The US Commodity Futures Trading Commission (CFTC) and the European Commission's financial markets directorate announced the deal today after more than three years of discussions. The deal averts the risk that European companies would be unable to use US clearinghouses to meet EU clearing requirements that could apply to certain trades as soon as 21 February.
The deal "will ensure that our global derivatives markets remain robust, while keeping our financial system as stable and resilient as possible," CFTC chairman Timothy Massad said.
The European Commission under the deal intends to propose a decision that will declare that the CFTC's central clearing requirements are equivalent to the EU's financial rules for clearinghouses. US clearinghouses seeking recognition in the EU will have to confirm they collect enough initial margin to account for a two-day liquidation period. This is more stringent than CFTC regulations requiring enough margin for a one-day liquidation period.

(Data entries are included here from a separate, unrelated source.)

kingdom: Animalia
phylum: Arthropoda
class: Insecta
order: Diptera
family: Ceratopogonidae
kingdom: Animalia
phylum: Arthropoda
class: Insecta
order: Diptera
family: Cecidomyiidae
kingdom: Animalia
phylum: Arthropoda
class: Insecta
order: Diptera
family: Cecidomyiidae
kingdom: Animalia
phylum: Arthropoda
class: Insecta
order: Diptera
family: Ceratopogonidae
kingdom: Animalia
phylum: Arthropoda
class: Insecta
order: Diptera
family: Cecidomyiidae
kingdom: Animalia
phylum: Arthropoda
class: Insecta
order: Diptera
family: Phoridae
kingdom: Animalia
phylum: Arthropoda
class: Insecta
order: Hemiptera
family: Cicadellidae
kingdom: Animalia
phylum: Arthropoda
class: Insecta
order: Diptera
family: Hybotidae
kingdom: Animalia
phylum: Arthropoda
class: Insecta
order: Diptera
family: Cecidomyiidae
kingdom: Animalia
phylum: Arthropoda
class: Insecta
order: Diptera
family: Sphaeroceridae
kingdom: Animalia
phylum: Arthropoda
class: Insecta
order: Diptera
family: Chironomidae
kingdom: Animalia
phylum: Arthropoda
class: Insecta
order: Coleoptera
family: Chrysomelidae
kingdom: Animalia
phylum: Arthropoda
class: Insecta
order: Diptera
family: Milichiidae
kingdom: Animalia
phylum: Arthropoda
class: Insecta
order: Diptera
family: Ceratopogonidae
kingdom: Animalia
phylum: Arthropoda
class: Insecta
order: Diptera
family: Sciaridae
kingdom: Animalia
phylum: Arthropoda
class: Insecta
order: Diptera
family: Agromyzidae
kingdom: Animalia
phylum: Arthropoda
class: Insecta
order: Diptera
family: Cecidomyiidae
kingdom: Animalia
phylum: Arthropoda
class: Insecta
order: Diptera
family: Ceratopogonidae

The CFTC at the same time plans to propose that most of EU's requirements are comparable to its clearing regulations. This would allow central clearinghouses already registered in the EU to meet the CFTC's requirements for clearing. The deal is a "significant milestone" in harmonizing regulations and ensuring global markets remain robust, CFTC chairman Timothy Massad said today.
EU financial services commissioner Jonathan Hill called the agreement an "important step forward for global regulatory convergence" that would provide certainty for the marketplace. The agreement does not have set schedule but commits the financial regulators to act as soon as practicable.
The CFTC and European Commission's financial markets directorate said they would work to apply their regulations consistently across clearinghouses registered in the US and the EU. The regulators said they would monitor the potential for "regulatory arbitrate" to prevent companies shifting clearing locations to avoid tougher regulations.
The agreement ends a "regulatory stalemate that should have never come about in the first place," CFTC member Christopher Giancarlo said today. He blamed the dispute an a previous CFTC administration that acted "unilaterally to impose US trading requirements on participants in overseas markets," which he said was rightly viewed by EU regulators as a "massive regulatory overreach."